Nirpal Virdee, Synchrogenix’s Global Head of Transparency and Disclosure recently sat down with Trishna Bharadia, award-winning health advocate and patient engagement champion, for a discussion around patient engagement and patient centricity. Their discussion was moderated by Darshan Kulkarni of the podcast ‘Darshan Talks’ for a series of episodes that you can listen to here. Darshan has given us permission to summarize their conversation for this 3-part blog series.
So far in our Patient Engagement series, we have defined and explained the difference between Patient Engagement and Patient Centricity and examined the three different types of Patient Advocates. Now we are going to explore the question of bias and why it is so important to engage with the right patient advocates at the right time.
How to Engage with Patient Advocates
Nirpal raised the concern of bias when he asked Trishna, “as you engage more and more with folks who have become so expert, do you risk introducing bias and losing sight of the large, core group of people trying to live with a condition?”
Trishna agreed there is the risk of bias, but that reiterates why it is so important that industry understands what the different patient advocacy groups bring to the table. “Unless industry recognizes that there are different types of patients suitable for different purposes, they’re not going to be engaging with the correct group,” she said. “Different groups have different value. It’s about bringing each of the patient groups in at the appropriate time for the appropriate purposes.”
“That’s the point,” Nirpal agreed, “engaging with the correct groups.” In Nirpal’s experience, pharma companies are very comfortable working with advocacy groups because they find it easier. But he sees the same model applied to every use case. “That can’t be right,” he said. “In those scenarios where you are putting together information where you need to get a perspective of whether something makes sense to a patient, you need to engage with a different group.”
Different types of patients will be required for different use cases, like protocol design, for example. This is an area where it helps if a patient group understands industry and what may or may not be possible in terms of regulations. “If not, they may become frustrated and you won’t be able to get the kind of advice and insight you need to make the engagement successful,” Trishna said.
Trishna added that It is also important to keep in mind that although advocacy groups and patient associations do represent the broad patient community, by virtue of being an organization they have their own governance and agendas that may or may not conflict with a particular engagement piece.
Patient Engagement with Podium
All these things need to be taken in to account when engaging with patients, which is why it is so important to recognize the different types of patient advocates and engage with them appropriately.

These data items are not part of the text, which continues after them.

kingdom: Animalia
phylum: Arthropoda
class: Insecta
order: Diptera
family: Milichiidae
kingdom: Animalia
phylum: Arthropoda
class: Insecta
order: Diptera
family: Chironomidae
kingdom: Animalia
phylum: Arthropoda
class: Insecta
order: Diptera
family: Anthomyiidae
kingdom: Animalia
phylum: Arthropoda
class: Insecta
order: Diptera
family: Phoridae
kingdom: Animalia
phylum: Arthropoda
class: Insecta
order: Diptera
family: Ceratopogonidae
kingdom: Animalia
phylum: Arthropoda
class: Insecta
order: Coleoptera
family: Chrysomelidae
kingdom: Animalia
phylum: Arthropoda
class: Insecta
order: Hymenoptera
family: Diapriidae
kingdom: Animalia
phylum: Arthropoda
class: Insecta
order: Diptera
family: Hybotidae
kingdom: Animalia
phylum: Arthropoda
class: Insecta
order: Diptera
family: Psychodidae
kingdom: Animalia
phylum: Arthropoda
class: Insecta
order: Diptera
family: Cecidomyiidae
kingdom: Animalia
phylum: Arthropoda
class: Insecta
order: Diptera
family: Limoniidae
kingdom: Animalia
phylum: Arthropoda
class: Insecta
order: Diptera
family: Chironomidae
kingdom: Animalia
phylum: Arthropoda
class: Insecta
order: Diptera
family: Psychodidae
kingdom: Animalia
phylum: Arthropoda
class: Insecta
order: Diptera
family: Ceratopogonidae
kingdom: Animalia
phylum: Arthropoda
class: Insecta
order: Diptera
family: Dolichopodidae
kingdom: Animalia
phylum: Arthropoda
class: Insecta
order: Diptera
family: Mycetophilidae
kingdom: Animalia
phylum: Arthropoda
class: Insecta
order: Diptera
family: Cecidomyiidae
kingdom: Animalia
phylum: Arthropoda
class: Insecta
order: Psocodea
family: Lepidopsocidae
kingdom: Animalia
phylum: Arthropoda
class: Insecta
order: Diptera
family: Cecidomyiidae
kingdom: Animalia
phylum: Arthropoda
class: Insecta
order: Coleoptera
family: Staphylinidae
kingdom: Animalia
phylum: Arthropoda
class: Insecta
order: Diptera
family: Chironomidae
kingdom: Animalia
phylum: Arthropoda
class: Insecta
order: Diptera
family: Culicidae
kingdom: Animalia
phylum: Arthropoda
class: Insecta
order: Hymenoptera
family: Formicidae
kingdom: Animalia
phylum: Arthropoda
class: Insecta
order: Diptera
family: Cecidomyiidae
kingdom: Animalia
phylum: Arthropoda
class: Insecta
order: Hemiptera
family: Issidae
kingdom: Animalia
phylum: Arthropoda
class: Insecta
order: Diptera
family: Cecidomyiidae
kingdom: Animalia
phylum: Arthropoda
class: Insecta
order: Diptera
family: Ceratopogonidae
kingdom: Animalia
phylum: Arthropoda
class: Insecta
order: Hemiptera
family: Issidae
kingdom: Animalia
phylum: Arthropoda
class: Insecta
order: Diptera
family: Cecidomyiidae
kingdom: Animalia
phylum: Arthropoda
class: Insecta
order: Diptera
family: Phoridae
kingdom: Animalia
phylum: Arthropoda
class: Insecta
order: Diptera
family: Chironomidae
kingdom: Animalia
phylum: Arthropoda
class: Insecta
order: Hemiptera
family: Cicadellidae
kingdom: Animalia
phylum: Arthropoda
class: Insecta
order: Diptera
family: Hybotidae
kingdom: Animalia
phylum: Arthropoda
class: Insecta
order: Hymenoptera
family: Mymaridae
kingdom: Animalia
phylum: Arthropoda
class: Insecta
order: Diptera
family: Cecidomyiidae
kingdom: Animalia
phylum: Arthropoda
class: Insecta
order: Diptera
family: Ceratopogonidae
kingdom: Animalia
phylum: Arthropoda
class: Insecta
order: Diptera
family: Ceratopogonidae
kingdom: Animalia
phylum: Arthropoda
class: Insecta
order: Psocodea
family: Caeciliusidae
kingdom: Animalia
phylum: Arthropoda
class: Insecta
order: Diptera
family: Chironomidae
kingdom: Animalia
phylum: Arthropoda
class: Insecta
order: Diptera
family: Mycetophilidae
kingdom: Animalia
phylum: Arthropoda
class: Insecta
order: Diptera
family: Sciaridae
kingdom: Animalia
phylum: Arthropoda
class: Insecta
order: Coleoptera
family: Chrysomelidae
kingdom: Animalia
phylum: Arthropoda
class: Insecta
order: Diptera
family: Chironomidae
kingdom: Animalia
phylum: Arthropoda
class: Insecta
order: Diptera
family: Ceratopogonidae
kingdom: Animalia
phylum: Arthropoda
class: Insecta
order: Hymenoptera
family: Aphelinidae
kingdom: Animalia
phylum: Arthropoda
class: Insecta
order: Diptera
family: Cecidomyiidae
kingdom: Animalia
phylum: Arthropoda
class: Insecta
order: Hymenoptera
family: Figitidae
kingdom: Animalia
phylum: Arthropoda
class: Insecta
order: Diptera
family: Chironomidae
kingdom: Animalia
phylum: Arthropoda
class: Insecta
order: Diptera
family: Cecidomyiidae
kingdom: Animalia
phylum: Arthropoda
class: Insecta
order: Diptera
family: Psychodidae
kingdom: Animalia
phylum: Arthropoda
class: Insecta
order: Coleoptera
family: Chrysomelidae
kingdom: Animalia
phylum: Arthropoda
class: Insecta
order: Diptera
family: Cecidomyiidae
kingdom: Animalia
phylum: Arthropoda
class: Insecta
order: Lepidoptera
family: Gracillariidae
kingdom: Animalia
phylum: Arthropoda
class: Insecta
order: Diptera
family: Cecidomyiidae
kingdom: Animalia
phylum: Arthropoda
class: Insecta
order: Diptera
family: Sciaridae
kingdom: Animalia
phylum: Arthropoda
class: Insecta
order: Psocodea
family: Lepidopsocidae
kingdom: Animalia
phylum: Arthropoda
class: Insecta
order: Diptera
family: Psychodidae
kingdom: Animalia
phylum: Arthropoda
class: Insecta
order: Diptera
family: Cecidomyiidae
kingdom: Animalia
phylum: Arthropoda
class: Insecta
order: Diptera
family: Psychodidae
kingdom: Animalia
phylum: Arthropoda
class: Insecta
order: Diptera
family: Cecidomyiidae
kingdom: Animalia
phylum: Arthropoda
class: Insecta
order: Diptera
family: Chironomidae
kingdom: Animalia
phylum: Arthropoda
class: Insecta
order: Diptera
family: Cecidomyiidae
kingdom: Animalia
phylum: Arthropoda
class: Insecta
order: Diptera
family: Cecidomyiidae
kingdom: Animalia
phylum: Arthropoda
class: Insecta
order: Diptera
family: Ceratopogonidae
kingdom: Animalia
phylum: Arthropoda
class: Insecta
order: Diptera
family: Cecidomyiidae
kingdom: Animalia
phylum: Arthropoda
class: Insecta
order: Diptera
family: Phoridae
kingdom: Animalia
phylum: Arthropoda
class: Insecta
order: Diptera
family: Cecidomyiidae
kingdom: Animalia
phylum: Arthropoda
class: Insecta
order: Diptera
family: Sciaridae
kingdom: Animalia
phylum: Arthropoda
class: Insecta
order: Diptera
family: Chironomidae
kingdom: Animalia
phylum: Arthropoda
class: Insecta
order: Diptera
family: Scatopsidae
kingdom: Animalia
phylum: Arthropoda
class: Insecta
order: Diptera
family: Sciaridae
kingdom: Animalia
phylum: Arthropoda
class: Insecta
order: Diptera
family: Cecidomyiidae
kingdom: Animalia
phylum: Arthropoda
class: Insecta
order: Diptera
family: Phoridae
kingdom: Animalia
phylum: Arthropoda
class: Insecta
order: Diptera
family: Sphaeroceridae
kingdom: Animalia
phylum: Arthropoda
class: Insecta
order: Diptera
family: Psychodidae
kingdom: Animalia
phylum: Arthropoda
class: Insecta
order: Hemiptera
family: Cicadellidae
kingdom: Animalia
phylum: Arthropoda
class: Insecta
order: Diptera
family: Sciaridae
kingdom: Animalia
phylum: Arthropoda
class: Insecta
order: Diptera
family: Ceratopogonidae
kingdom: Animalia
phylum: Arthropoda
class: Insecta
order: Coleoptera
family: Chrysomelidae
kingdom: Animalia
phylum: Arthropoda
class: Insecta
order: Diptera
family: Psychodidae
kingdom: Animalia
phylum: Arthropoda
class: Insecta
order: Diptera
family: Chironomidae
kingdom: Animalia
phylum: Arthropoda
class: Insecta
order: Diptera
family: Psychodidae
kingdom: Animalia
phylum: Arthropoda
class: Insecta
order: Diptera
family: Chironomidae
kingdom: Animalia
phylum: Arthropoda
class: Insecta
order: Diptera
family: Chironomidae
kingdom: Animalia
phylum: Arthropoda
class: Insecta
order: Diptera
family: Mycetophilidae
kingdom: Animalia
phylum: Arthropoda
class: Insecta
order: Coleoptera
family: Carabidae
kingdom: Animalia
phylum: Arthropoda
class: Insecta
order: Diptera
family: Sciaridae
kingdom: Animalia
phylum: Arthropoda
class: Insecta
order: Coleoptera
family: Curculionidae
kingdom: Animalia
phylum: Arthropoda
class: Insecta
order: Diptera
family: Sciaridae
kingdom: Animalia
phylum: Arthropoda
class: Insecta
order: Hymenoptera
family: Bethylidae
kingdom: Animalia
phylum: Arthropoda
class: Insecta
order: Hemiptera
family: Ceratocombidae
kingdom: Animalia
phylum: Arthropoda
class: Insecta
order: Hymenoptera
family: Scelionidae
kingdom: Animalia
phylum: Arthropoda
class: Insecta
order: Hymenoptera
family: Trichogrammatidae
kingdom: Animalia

This is at the core of what Synchrogenix is trying to achieve with Podium, a platform where sponsors can engage with specific patient groups throughout the clinical trial process in a secure manner. “We want to utilize different groups more effectively within research,” Nirpal said. “We also want to get a broader voice in order to get that weighted voice. Sponsors can pretend that they have all patients represented, but they probably have less than 1% of the entire population of a disease.”
Using Podium, Synchrogenix is establishing that broader collective and working with patients earlier around study design and protocols to get their perspective before trials are put together. This is how we can ensure that we are facilitating the need of the patient.